Up until that point there are uses of vistas, but that comes to an end, bar sporadic shots. The majority of LES MISERABLES’ two and-a-half hours are close-ups and medium shots, making for a claustrophobic experience. Tom Hooper is not an adroit visualist. In the hands of someone with panache, they might have opened up the film into divertissements for audience eyes. As we jump to 1823 and later to 1832, the tools, palette and choreography are rote. It is the charisma on screen that saves the film and encourages engagement. As Valjean encounters characters played by Russell Crowe, Anne Hathaway, Amanda Seyfried, Sacha Baron Cohen, Eddie Redmayne and Helena Bonham Carter, their enthusiasm and personalities are channelled through physicality and various vocal ranges. The latter is a particular high point – the lack of polish to the crooning makes for less homogeny.

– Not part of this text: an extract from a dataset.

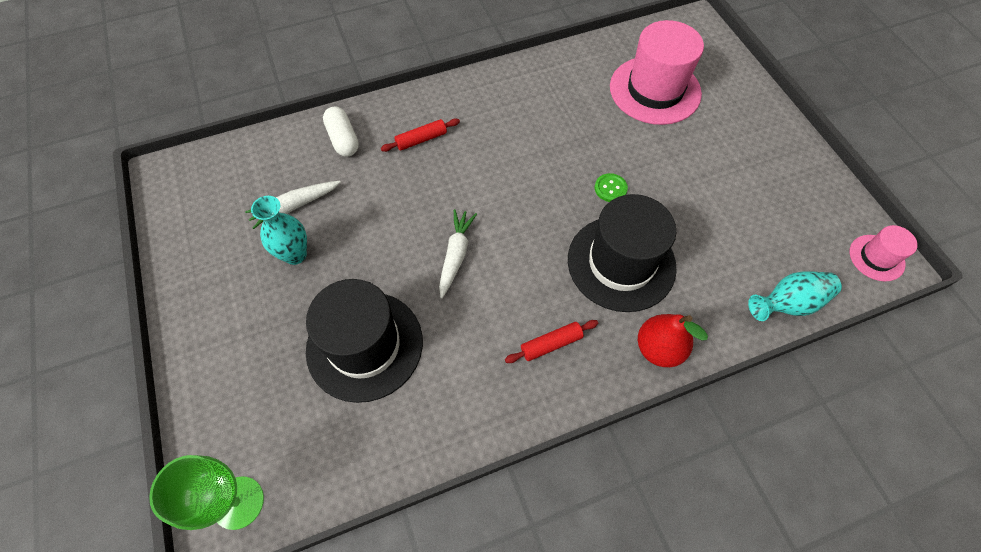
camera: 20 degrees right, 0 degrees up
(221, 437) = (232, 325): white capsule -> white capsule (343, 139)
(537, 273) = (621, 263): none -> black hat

The real problem comes with the writing. Characters are infatuated after two encounters, and another declares a paternalistic bond after just overhearing a monologue. At over 150 minutes, surely there is time to build some sort of meaningful relationships? The conveying of emotions feels lazy, and the filmmakers seem to assume the viewer will just lap it up. Slowly proceedings slide from operetta to stage musical to pantomime, with an anti-climatic denouement. Do you remember the end of RETURN OF THE JEDI? Imagine if Yoda and Obi-Wan had started singing. Exactly.
There’s entertainment to be had, but it comes in fits and spurts. A highly flawed ode to higher callings.